*About this task:* Rewrite the passage on the future of surgery from "The technical aspects" to "never visited before.", substituting "dilation catheters" for "balloons".

*Reading text:*

The technical aspects of surgery will also have changed. Easy and cheap 3D navigation will be the standard of care in surgery. In patients with CRS with occlusion of ostia and limited mucosal disease, balloons will help us to open up the sinuses. With more extensive mucosal disease, high dose local corticosteroids implants will solve the problem. Instruments which are malleable and have memory will be easily steered to the proper place. In skull base surgery especially, robots will enable us to go to places we have never visited before.

If you think that much of the above sounds too good to be true, many of these things in fact already exist or are on the brink of being available. Although the evidence is not yet conclusive, recent guidelines from the World Allergy Organization recommend the use of probiotics for the primary prevention of eczema in pregnant and breastfeeding mothers of infants at high risk of developing allergies [1]. Immunotherapy for melanoma that were untreatable 10 years ago now lead to two-year survival rates in over 50% of cases [2].

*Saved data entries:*
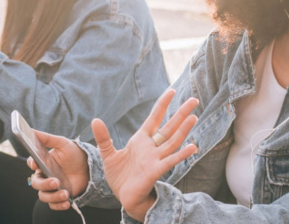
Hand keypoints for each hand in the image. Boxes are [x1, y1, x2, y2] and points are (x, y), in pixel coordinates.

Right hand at [28, 131, 90, 210]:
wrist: (89, 167)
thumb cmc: (73, 153)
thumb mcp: (62, 143)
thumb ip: (47, 138)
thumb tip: (32, 130)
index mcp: (42, 162)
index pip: (31, 164)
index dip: (32, 164)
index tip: (36, 164)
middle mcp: (45, 176)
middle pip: (36, 183)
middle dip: (45, 184)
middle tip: (56, 182)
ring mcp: (51, 187)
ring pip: (44, 196)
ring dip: (53, 196)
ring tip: (65, 193)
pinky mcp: (59, 196)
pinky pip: (53, 205)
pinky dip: (59, 205)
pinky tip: (67, 202)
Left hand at [95, 89, 198, 220]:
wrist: (123, 196)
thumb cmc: (119, 176)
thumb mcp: (108, 154)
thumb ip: (103, 138)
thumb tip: (95, 120)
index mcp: (141, 139)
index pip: (154, 118)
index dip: (162, 105)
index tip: (171, 91)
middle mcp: (151, 147)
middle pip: (169, 127)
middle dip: (181, 113)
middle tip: (194, 100)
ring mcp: (155, 158)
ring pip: (173, 141)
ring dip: (184, 130)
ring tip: (193, 116)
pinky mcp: (156, 171)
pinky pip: (171, 161)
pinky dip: (182, 154)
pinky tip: (192, 147)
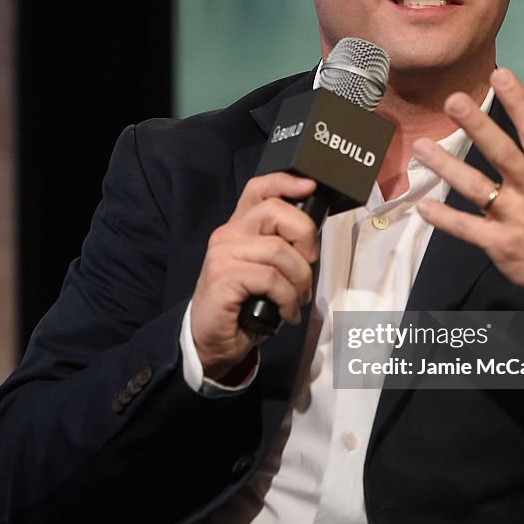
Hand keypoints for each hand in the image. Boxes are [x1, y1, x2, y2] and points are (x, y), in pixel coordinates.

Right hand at [190, 172, 319, 381]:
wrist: (210, 341)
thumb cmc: (243, 305)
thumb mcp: (266, 269)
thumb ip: (282, 247)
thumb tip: (312, 239)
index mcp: (240, 228)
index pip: (259, 188)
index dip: (285, 181)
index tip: (309, 187)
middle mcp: (228, 234)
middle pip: (276, 211)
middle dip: (305, 237)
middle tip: (308, 265)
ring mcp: (223, 255)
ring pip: (279, 250)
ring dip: (300, 279)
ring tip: (298, 299)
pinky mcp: (223, 277)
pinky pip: (271, 279)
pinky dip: (288, 299)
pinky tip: (287, 312)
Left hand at [414, 67, 523, 334]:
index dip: (519, 101)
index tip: (500, 75)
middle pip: (501, 152)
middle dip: (476, 125)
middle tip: (452, 101)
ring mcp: (515, 219)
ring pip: (475, 187)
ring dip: (447, 167)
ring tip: (422, 147)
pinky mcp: (501, 246)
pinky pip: (467, 229)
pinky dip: (444, 219)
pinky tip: (422, 206)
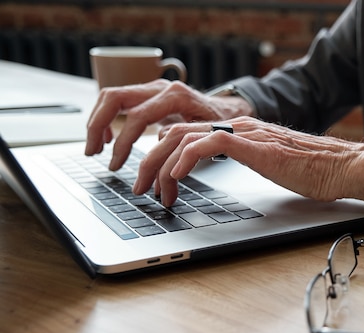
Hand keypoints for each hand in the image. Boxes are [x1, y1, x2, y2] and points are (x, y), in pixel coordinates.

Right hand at [85, 79, 253, 169]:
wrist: (230, 110)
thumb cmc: (222, 125)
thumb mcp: (207, 136)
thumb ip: (185, 147)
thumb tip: (165, 173)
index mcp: (174, 96)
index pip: (136, 117)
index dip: (123, 142)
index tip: (116, 164)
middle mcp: (160, 88)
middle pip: (113, 98)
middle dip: (97, 126)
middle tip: (93, 152)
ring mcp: (153, 88)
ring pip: (111, 96)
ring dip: (98, 121)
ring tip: (96, 147)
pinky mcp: (149, 95)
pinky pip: (119, 101)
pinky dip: (108, 118)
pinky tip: (108, 138)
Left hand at [133, 116, 363, 207]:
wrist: (340, 167)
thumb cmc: (312, 172)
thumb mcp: (267, 167)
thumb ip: (243, 165)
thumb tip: (222, 183)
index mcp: (237, 134)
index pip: (185, 135)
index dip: (162, 159)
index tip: (156, 185)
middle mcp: (237, 129)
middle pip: (174, 132)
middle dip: (150, 163)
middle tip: (142, 189)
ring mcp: (244, 135)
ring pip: (183, 136)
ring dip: (160, 166)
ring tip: (156, 191)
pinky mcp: (254, 146)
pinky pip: (209, 144)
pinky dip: (185, 159)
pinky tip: (178, 179)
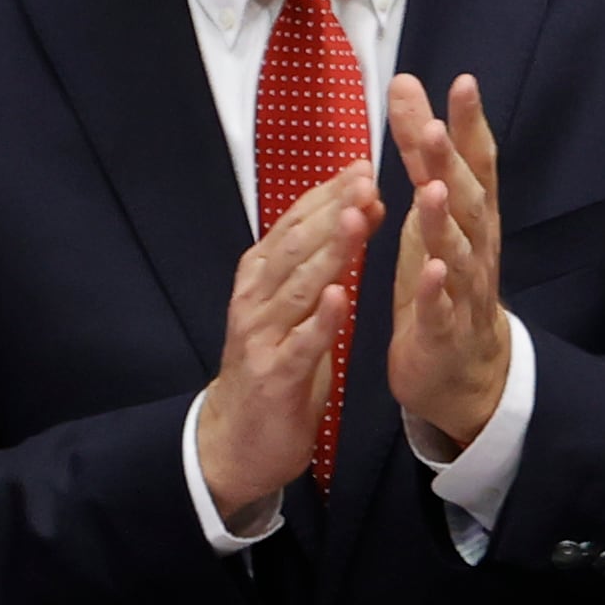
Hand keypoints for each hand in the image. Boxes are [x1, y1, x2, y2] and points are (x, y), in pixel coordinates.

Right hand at [196, 160, 378, 519]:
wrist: (237, 440)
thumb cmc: (276, 363)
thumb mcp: (300, 305)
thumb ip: (323, 260)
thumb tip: (359, 208)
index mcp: (262, 277)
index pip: (296, 225)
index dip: (328, 194)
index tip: (363, 164)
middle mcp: (256, 299)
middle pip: (295, 245)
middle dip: (331, 210)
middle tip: (366, 177)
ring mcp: (261, 336)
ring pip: (297, 286)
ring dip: (328, 251)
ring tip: (357, 218)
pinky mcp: (274, 376)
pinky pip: (300, 344)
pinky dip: (320, 320)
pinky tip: (340, 296)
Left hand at [387, 71, 511, 447]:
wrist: (461, 368)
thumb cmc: (442, 279)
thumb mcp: (429, 209)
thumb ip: (419, 152)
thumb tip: (407, 86)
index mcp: (471, 216)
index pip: (475, 162)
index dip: (470, 125)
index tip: (462, 82)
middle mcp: (476, 247)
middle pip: (468, 200)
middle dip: (450, 163)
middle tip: (432, 127)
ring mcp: (464, 290)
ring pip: (457, 252)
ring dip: (444, 221)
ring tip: (430, 189)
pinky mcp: (445, 330)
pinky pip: (443, 309)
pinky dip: (438, 290)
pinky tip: (431, 270)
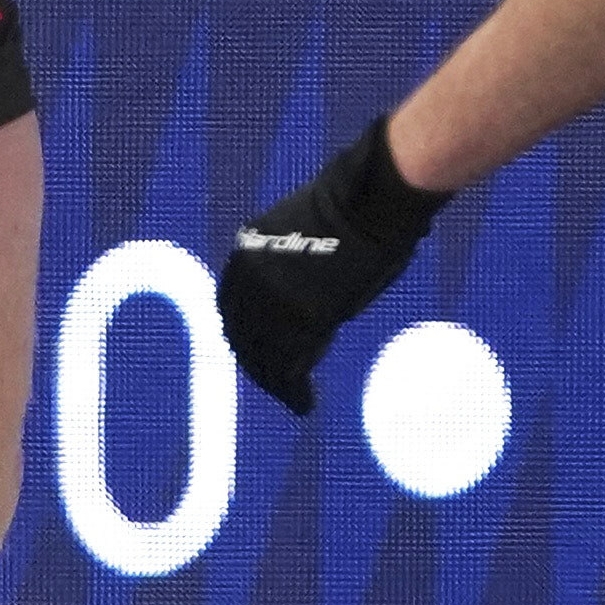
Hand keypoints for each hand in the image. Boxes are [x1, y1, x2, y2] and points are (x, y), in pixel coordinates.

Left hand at [218, 110, 453, 413]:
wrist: (372, 200)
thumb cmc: (357, 210)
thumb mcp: (304, 236)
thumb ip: (291, 270)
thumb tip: (303, 303)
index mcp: (245, 252)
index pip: (233, 306)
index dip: (245, 334)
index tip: (259, 352)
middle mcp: (249, 278)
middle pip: (242, 335)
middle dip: (257, 363)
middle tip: (277, 384)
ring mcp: (272, 300)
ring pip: (263, 357)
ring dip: (276, 384)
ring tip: (296, 400)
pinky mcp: (300, 320)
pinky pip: (289, 368)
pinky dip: (293, 392)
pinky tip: (304, 403)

*Response to the exercise:*
The technical aspects of surgery will also have changed. Easy and cheap 3D navigation will be the standard of care in surgery. In patients with CRS with occlusion of ostia and limited mucosal disease, dilation catheters will help us to open up the sinuses. With more extensive mucosal disease, high dose local corticosteroids implants will solve the problem. Instruments which are malleable and have memory will be easily steered to the proper place. In skull base surgery especially, robots will enable us to go to places we have never visited before.